Питер не чувствует любви. Он запер её в клетке, отделил от себя, как свою тень, и зажил счастливо. Ну, насколько его положение
вообще это позволяло. Вэнди Дарлинг одним своим сущестовованием умудрялась напоминать что же это за чувство такое, вселять
смуту в сердца потерянных мальчиков, а Пэн ей подобного не позволяет. Он запирает птичку в клетке и для верности кидается в игрушку камнями каждый день, рвёт на части, зашивает и запирает снова. А птичка-Вэнди не останавливается, продолжает смотреть на него своим уверенным, ненавидящем и наполенным любовью
(только вот не к нему. конечно, Вэнди.) взглядом.
Вэнди помнит милые мамины сказки, хотя воспоминания с каждым днём
(а сколько проходит там?) отцветают, блекнут, рвутся. Она помнит «Красавицу и Монстр», что читала ей мама. Это сказка? Быль? Нравоучение для юных леди?
А кого уже волнует? Тогда девочка восхищалась Белль, сумевшей увидеть в монстре человека, она верила, мол, вот она — любовь. Отец сказал что-то про
стокгольмский синдром и посоветовал бедняге-героине
бежать, а не отдавать себя в жертву. Вэнди этого совета не понимала и свято, с детским отчаянием верила, что в каждом монстре есть что-то доброе, способное нести счастье. А потом, ну, знаете, —
Нэверлэнд.
***
Вэнди подозрительно долго говорит с Феликсом, и Питеру это не нравится. Ужель у птички голосок прорезался? Пэн долго выпытывает
(во всех смыслах) у Дарлинг что ей надо было, но та упорно молчит и царапает руки, надеясь не сорваться. Нельзя молить короля Нэверлэнда позволить ей хоть на пять минут побыть с братьями. Нельзя показывать слёз, страха. Только ненависть. Иначе ей не выжить — шипы не только метафорично вонзятся сердце, но и вполне реально заставят перестать дышать. На какое-то время. птичке можно подрезать крылья, но не отрезать.
Слишком просто.
Питер злится, бьёт, доводит до потери дыхания и пульса, а потом
целует. Резко. Никаких предпосылок. Вэнди впервые страшно
настолько, она брыкается, в горле застывает крик, но его
(как и всё остальное немногое, что вообще здесь её) забрал Пэн. Первый поцелуй. Не с привкусом чая, ягод в тёплой гостиной под неловкие улыбки и смех. Нет.
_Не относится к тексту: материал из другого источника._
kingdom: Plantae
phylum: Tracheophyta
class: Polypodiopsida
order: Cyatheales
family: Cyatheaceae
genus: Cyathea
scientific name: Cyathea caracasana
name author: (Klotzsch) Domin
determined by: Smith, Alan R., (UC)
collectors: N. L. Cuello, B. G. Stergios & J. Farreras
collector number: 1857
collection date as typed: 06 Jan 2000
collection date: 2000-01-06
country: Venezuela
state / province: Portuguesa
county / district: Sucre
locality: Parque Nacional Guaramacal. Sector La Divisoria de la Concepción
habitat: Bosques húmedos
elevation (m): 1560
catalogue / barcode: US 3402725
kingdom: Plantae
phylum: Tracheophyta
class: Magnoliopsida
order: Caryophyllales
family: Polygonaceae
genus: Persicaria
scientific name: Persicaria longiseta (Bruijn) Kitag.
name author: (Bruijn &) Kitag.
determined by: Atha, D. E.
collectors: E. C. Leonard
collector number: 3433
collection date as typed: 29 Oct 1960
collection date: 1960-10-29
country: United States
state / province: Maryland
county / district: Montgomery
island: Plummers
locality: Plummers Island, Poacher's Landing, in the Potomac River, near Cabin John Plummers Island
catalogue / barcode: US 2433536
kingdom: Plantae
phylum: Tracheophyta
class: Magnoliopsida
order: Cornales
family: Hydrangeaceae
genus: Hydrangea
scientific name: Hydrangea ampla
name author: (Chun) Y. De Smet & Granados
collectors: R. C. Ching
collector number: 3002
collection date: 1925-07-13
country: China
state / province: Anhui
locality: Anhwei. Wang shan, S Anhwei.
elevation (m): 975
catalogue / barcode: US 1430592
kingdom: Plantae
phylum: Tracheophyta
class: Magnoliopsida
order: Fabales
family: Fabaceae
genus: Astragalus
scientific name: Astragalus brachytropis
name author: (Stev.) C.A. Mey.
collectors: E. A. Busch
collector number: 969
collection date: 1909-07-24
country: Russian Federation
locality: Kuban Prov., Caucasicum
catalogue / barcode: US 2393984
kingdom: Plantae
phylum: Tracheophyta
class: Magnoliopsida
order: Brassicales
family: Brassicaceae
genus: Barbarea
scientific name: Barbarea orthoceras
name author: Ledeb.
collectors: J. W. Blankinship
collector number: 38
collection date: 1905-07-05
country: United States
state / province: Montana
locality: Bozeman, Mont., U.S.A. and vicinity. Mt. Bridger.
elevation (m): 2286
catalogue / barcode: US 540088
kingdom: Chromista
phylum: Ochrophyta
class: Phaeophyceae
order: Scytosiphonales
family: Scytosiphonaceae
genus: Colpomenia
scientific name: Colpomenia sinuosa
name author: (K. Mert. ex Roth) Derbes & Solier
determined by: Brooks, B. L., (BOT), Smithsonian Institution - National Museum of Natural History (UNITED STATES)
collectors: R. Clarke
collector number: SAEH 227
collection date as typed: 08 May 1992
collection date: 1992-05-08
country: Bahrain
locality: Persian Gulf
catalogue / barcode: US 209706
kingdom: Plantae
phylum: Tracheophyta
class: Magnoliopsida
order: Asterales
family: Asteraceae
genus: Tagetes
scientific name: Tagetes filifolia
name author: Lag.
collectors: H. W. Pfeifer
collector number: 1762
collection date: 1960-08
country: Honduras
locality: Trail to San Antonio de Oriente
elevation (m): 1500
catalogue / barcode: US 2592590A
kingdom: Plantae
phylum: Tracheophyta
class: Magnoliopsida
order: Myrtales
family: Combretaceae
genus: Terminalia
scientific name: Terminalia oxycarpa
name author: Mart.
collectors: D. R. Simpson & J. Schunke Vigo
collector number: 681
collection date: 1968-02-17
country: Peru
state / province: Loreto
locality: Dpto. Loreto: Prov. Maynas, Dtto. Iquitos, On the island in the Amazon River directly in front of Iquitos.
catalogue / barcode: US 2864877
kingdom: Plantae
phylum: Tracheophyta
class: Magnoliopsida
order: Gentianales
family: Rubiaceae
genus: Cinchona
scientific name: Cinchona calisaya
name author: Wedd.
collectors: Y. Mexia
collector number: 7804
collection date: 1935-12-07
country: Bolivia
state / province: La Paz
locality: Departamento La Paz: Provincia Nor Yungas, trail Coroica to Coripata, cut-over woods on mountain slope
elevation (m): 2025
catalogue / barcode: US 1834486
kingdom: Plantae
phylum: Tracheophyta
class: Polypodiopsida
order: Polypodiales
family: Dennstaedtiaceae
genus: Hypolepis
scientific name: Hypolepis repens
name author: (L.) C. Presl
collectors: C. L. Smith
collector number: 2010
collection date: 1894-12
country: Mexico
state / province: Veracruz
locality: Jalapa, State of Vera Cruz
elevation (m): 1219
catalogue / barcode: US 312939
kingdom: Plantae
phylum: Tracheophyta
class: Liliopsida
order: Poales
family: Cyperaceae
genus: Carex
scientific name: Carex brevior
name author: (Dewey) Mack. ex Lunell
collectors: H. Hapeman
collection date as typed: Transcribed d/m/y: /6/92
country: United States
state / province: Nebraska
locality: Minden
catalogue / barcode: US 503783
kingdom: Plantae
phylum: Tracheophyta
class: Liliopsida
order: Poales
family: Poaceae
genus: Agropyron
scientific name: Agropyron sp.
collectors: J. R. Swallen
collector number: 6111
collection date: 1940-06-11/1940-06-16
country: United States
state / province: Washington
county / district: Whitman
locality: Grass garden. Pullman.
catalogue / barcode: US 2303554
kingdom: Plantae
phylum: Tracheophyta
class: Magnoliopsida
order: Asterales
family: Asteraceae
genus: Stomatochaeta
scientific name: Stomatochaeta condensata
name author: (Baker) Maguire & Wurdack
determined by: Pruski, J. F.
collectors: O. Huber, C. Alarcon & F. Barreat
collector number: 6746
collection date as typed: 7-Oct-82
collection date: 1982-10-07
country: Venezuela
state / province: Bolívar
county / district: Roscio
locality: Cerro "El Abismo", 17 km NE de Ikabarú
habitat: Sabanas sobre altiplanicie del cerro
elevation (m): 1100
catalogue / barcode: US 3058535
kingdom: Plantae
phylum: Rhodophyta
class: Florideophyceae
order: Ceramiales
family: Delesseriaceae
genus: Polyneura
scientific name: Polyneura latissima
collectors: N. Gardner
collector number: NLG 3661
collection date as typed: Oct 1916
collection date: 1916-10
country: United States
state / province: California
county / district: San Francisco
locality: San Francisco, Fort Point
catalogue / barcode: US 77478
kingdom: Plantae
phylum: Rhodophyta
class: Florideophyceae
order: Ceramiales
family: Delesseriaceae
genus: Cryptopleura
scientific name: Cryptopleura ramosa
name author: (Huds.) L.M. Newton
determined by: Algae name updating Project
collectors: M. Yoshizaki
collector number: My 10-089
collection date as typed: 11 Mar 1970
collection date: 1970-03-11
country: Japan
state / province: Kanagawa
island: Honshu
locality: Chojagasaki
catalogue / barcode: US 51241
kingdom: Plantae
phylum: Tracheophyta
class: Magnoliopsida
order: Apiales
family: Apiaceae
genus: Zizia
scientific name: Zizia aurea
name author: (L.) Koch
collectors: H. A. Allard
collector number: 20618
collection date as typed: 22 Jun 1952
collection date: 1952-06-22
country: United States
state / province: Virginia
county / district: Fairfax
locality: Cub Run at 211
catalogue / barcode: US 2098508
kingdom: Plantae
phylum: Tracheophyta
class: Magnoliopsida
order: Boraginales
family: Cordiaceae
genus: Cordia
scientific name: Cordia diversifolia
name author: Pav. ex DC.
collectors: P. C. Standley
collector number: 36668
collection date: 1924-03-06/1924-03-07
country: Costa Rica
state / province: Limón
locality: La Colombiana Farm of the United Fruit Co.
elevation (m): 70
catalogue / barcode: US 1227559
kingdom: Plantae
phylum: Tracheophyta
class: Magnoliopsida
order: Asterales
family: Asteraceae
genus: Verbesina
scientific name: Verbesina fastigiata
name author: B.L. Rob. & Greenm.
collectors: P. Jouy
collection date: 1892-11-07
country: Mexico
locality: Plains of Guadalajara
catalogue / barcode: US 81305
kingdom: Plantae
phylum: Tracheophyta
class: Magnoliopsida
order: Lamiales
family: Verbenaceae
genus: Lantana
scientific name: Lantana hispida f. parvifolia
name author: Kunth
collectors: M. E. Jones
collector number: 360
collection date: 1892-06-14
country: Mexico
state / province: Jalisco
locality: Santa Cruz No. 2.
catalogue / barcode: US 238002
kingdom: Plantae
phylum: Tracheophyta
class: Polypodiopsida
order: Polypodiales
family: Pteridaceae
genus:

Только клетка, колючки в волосах, царапины и синяки по всему телу, а вместо смеха — не успевший вырваться вопль. Питер отстраняется. У него в глазах — злоба и непонимание. У неё — ненависть и обида.
Кого обманывает. В её сердце, так быстро бегущем, словно кролик на чаепитие, теплится и бьётся любовь. Не светлая и чистая, нет. Извращённая, искажённая Нэверлэндом. Пэн чувствует. Смеётся. Вэнди плюёт в его лицо. Получает пощёчину и падает на пол клетки.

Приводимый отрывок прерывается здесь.